Love this vegetarian dish from Epicurious and the wonderful flavor of the peas with hints of mint and lemon. I made a few adjustments to the original recipe as I decided to simmer the crushed tomatoes with a lot of garlic, bayleaf and a bit of vodka, rather than just setting the zucchini rolls in the sauce and baking directly. I think it provides a richer and more complex flavor for the zucchini rolls and I love garlic! You do need a mandolin for this dish in order to obtain very thin zucchini ribbons (mine were about 1/8 of an inch), otherwise you have to be a very skilled knife handler. My pickiest veggie eater went back for seconds and really enjoyed this dish.
- Makes 4–6 servings
- 1 1/2 cups (180g) frozen peas
- 2 large eggs, lightly beaten
- 1 1/2 cups whole milk ricotta
- 2 cups baby spinach leaves, roughly chopped
- 1/4 cup finely chopped mint
- zest of one lemon
- Sea salt and cracked black pepper, to taste
- 3–4 zucchini, thinly sliced lengthwise using a mandolin (you’ll need about 24 long slices
- 1/2 cup grated mozzarella, plus more for sprinkling before baking (optional)
for red sauce:
- 2 -15 oz cans crushed tomatoes
- 5 cloves garlic, smashed (to release oils) and minced
- 1 tablespoon olive oil
- 1 tablespoon butter
- 1 bayleaf
- 1 tablespoon vodka
- salt and pepper to taste
for red sauce: In a medium skillet, heat oil and butter on medium heat and add garlic, stirring until fragrant ( a minute or two). Add crushed tomatoes and remaining ingredients and bring to a boil. Reduce heat and cover to simmer for at least 30 minutes, stirring and adding a bit of liquid as necessary.

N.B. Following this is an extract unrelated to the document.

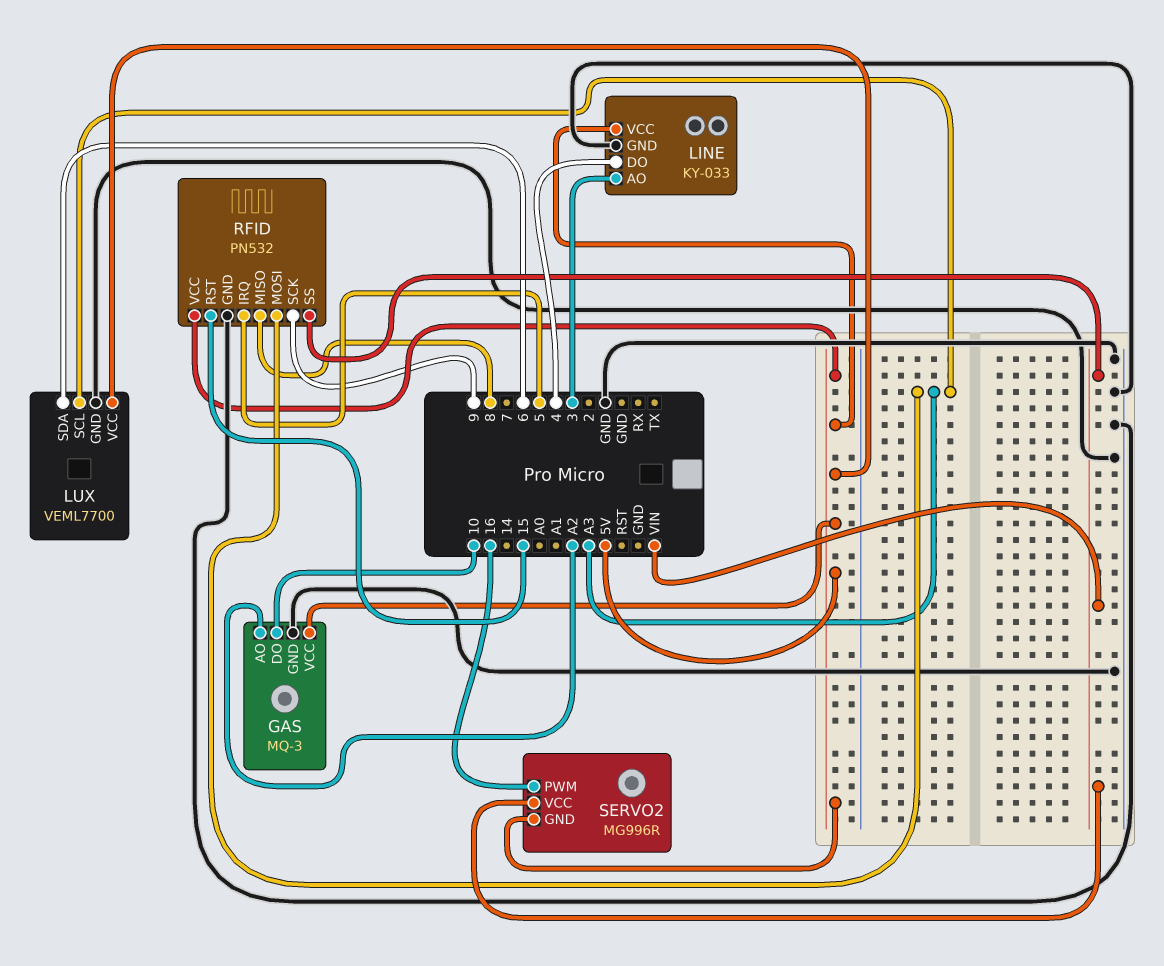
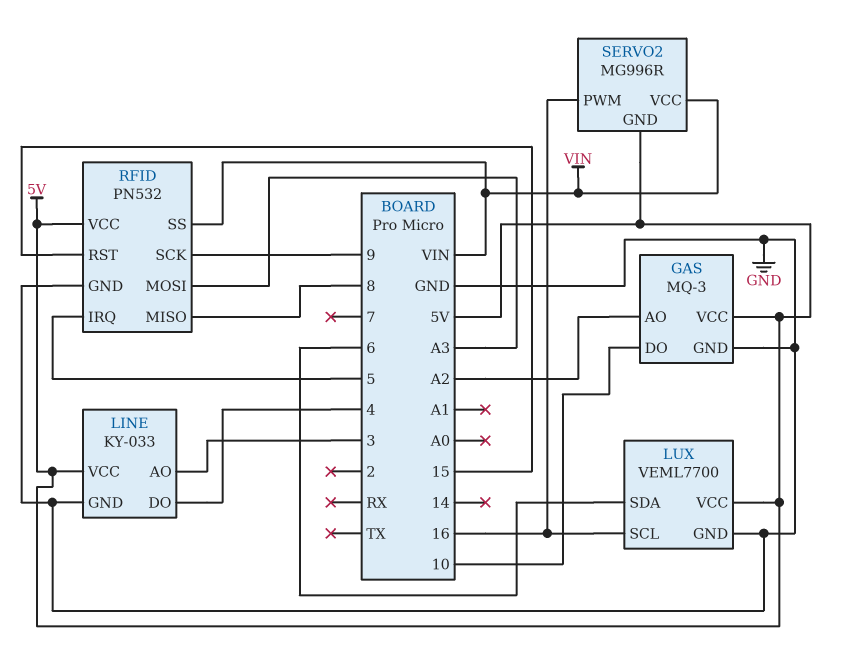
LUX pin SCL: A3 -> 16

assemble rolls and bake: Preheat oven to 350°F. Thaw peas and place in a large bowl. Using a fork or potato masher, roughly mash the peas. Add the ricotta, spinach, mint, lemon zest, salt and pepper. Blend with the ricotta eggs and mozzarella.
Pour the cooked red sauce in the bottom of a baking dish approximately 8×12.
To make rolls, place a heaping tablespoon of the pea mixture at one end of each zucchini slice. Roll up the slices to enclose the filling. Carefully nestle the zucchini rolls into the dish so they fit snugly by tucking the ends of rolls against one another. Sprinkle with the zucchini rolls with an additional 1/4 cup of mozzarella for cheesier rolls (optional) and or until golden and cooked through about 30 minutes until rolls are golden on top and cooked through. Remove from oven and allow to cool for about 10 minutes. Serve rolls with spoonfuls of red sauce. Enjoy.